Formula of Deception by Carrie Stuart Parks

Seven stars

First and foremost, a large thank you to NetGalley, Carrie Stuart Parks, and Thomas Nelson for providing me with a copy of this publication, which allows me to provide you with an unbiased review.

Moving away from her Gwen Marcey series, Carrie Stuart Parks intrigues readers with this standalone novel that is sure to send chills up the spine. Murphy Andersen is hiding in plain sight in rural Alaska, worried that the serial killer likely responsible for her sister’s disappearance might soon find her. Creating a backstory so as not to alert anyone, Andersen sells herself as a forensic artist and has been brought in by the Kodiak Police Department to sketch some memories of a dying man. These sketches are to represent five bodies the man found a decade ago on a remote island. When Andersen and a crime technician make their way to the apparent crime scene, weather works against them and they narrowly escape with their lives. Soon thereafter, people with whom Andersen has recently had contact end up murdered and her home is torched. Might this all be coincidental or is there someone trying to send a message? As Andersen remains convinced that she will get to the bottom of her sister’s disappearance, she is also working this cold case, where she discovers potential ties to a World War II extremely covert mission. While she is worried that her identity and past may soon be revealed, Andersen cannot be deterred from doing all she can to solve these two Alaskan mysteries. A well-paced thriller that keeps the reader’s attention. Recommended for those who enjoy a police procedural with a twist!

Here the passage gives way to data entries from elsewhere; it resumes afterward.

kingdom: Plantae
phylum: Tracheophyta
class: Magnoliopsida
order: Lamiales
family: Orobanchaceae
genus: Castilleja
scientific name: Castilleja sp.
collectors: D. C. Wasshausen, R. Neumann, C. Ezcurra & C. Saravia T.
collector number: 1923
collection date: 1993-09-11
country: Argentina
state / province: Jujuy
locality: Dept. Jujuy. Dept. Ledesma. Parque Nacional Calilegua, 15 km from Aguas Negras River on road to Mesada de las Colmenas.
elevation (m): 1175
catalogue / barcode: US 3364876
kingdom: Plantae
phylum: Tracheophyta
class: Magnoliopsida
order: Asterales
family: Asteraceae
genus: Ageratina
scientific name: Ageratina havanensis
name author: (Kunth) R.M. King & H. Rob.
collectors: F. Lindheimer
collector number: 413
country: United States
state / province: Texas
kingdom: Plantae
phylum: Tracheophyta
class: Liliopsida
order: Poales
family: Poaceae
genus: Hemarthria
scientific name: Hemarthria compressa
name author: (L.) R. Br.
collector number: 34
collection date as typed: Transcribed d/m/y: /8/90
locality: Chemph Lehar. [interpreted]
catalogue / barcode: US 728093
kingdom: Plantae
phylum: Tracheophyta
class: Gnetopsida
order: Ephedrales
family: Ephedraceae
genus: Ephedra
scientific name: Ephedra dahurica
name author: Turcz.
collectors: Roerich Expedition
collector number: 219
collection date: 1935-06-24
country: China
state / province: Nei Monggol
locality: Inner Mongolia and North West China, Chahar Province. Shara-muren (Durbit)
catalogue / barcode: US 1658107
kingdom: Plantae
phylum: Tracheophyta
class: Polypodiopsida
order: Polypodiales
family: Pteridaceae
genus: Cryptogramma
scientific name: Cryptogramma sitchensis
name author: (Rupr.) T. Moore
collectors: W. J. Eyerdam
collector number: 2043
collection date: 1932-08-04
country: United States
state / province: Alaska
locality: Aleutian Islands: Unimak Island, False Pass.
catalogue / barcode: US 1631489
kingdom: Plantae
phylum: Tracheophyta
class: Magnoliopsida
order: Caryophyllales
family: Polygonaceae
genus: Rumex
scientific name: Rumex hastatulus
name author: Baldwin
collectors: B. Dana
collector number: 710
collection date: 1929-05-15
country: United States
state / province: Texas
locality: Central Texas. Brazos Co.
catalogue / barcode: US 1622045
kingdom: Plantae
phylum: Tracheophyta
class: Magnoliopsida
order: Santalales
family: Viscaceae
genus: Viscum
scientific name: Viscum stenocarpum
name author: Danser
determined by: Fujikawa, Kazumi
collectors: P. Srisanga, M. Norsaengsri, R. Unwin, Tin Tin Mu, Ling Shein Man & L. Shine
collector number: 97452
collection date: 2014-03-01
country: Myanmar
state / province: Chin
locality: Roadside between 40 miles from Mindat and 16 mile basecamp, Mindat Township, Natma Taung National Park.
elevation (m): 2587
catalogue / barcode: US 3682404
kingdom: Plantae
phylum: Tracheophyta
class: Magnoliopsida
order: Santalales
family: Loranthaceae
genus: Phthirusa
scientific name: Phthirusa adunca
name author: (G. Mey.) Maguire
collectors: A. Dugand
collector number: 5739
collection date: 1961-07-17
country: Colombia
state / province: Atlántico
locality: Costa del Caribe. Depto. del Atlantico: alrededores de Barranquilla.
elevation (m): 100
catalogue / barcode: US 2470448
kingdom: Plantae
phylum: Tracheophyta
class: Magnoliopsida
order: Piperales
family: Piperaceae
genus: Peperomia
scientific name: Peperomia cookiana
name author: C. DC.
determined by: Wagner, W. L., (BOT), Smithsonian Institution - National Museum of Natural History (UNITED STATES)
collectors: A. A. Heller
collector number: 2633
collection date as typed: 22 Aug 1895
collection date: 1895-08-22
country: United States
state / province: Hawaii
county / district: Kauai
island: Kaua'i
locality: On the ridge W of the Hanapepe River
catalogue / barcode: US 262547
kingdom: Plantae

I have long enjoyed Parks’ forensic artist series, as it tackles crime fighting from a unique perspective and helps educate the reader on some of the major aspects of the author’s other career. This move away from the series allows Parks to expand the foundation of her writing, adding a younger and less jaded protagonist. Murphy Andersen proves to be an interesting character, though the intensity of her backstory is diluted as she tries to help with the cases at hand. Parks has done well to introduce a number of interesting supporting characters, many of whom complement Andersen well, though not as well as some of those Parks has created in her aforementioned series. The plot has some interesting aspects—a serial killer, five mystery bodies, a military mission— but I found the entire experience not to be as intense as I might have liked. I was able to read the book with ease, though found myself lacking a connection to much on the page. It might also be some of the psychological aspects and internal conversations that Andersen seems to have, but I felt it lacked the punch Parks usually brings to her novels. The premise is sound and the historic happenings, be they real or fabricated, offered the reader something interest to ponder as they make their way through this piece.

Kudos, Madam Parks, for a decent addition to your writing repertoire. While not my favourite piece, I can still see some of your high-calibre writing that hooked me a while back.